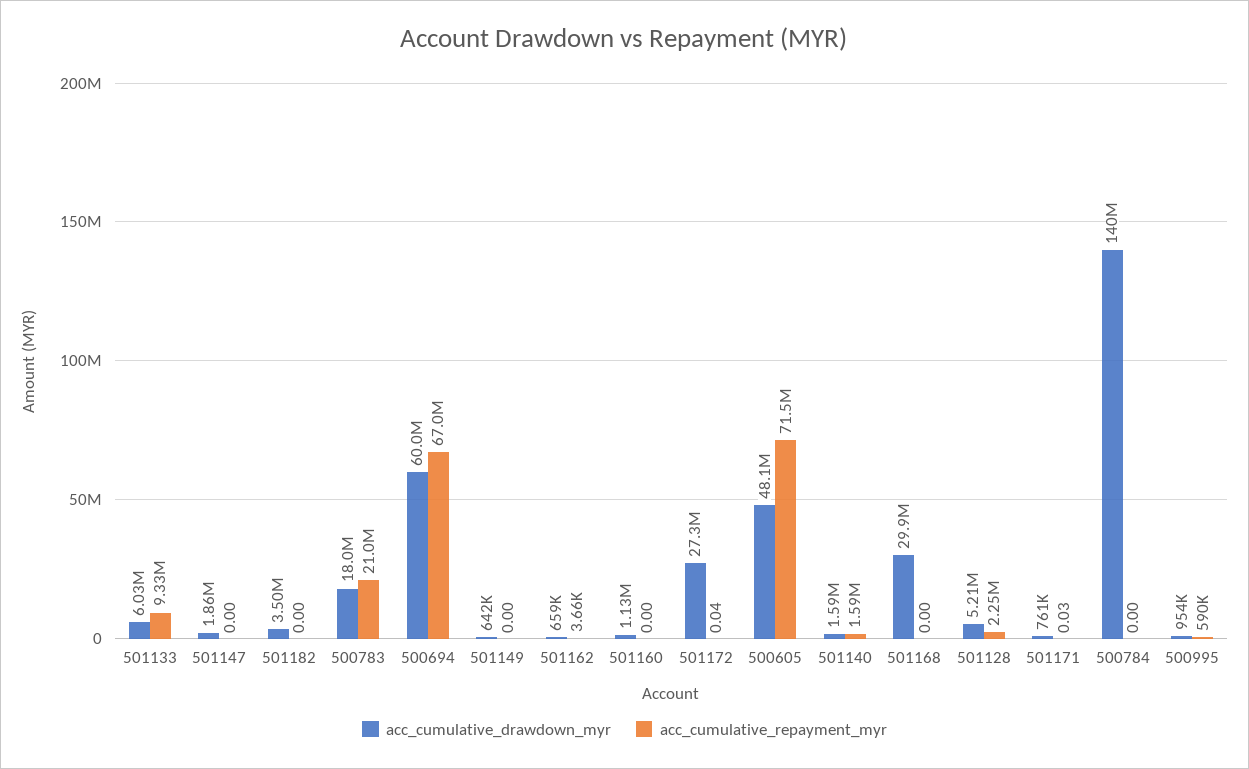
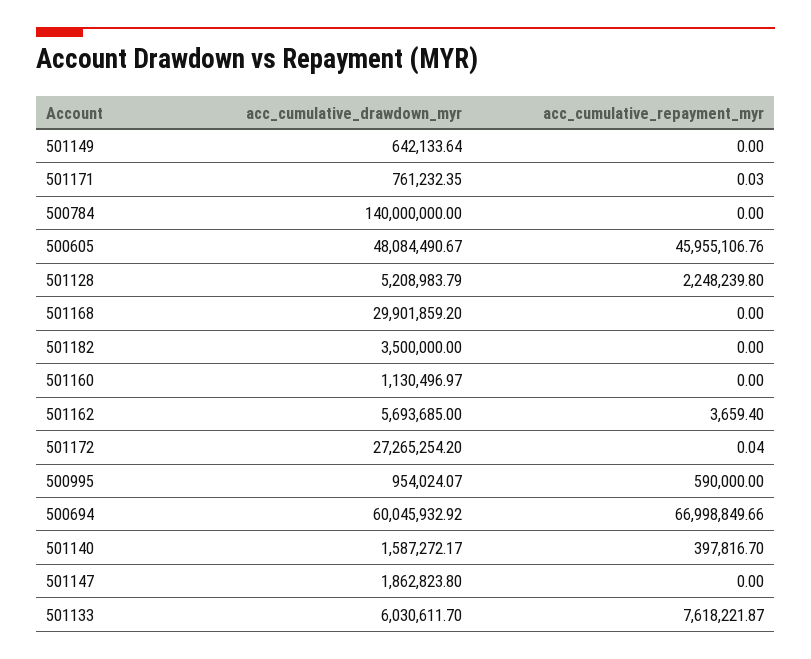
  {
    "acc_cumulative_drawdown_myr": {
      "501133": 6030611.7,
      "501147": 1862823.8,
      "501182": 3500000,
-     "500783": 18000000,
      "500694": 60045932.92,
      "501149": 642133.64,
-     "501162": 659000,
+     "501162": 5693685,
      "501160": 1130496.97,
      "501172": 27265254.2,
      "500605": 48084490.67,
      "501140": 1587272.17,
      "501168": 29901859.2,
      "501128": 5208983.79,
      "501171": 761232.35,
      "500784": 140000000,
      "500995": 954024.07
    },
    "acc_cumulative_repayment_myr": {
-     "501133": 9330000,
+     "501133": 7618221.87,
      "501147": 0,
      "501182": 0,
-     "500783": 21000000,
      "500694": 66998849.66,
      "501149": 0,
      "501162": 3659.4,
      "501160": 0,
      "501172": 0.04,
-     "500605": 71500000,
+     "500605": 45955106.76,
-     "501140": 1590000,
+     "501140": 397816.7,
      "501168": 0,
      "501128": 2248239.8,
      "501171": 0.03,
      "500784": 0,
      "500995": 590000
    }
  }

------

EXERCISE REQUIREMENTS: Leave the images out and transcribe the rest of the material exactly.

PROBLEM SOLUTION:
  {
    "acc_cumulative_drawdown_myr": {
      "501133": 6030611.7,
      "501147": 1862823.8,
      "501182": 3500000,
-     "500783": 18000000,
      "500694": 60045932.92,
      "501149": 642133.64,
-     "501162": 659000,
+     "501162": 5693685,
      "501160": 1130496.97,
      "501172": 27265254.2,
      "500605": 48084490.67,
      "501140": 1587272.17,
      "501168": 29901859.2,
      "501128": 5208983.79,
      "501171": 761232.35,
      "500784": 140000000,
      "500995": 954024.07
    },
    "acc_cumulative_repayment_myr": {
-     "501133": 9330000,
+     "501133": 7618221.87,
      "501147": 0,
      "501182": 0,
-     "500783": 21000000,
      "500694": 66998849.66,
      "501149": 0,
      "501162": 3659.4,
      "501160": 0,
      "501172": 0.04,
-     "500605": 71500000,
+     "500605": 45955106.76,
-     "501140": 1590000,
+     "501140": 397816.7,
      "501168": 0,
      "501128": 2248239.8,
      "501171": 0.03,
      "500784": 0,
      "500995": 590000
    }
  }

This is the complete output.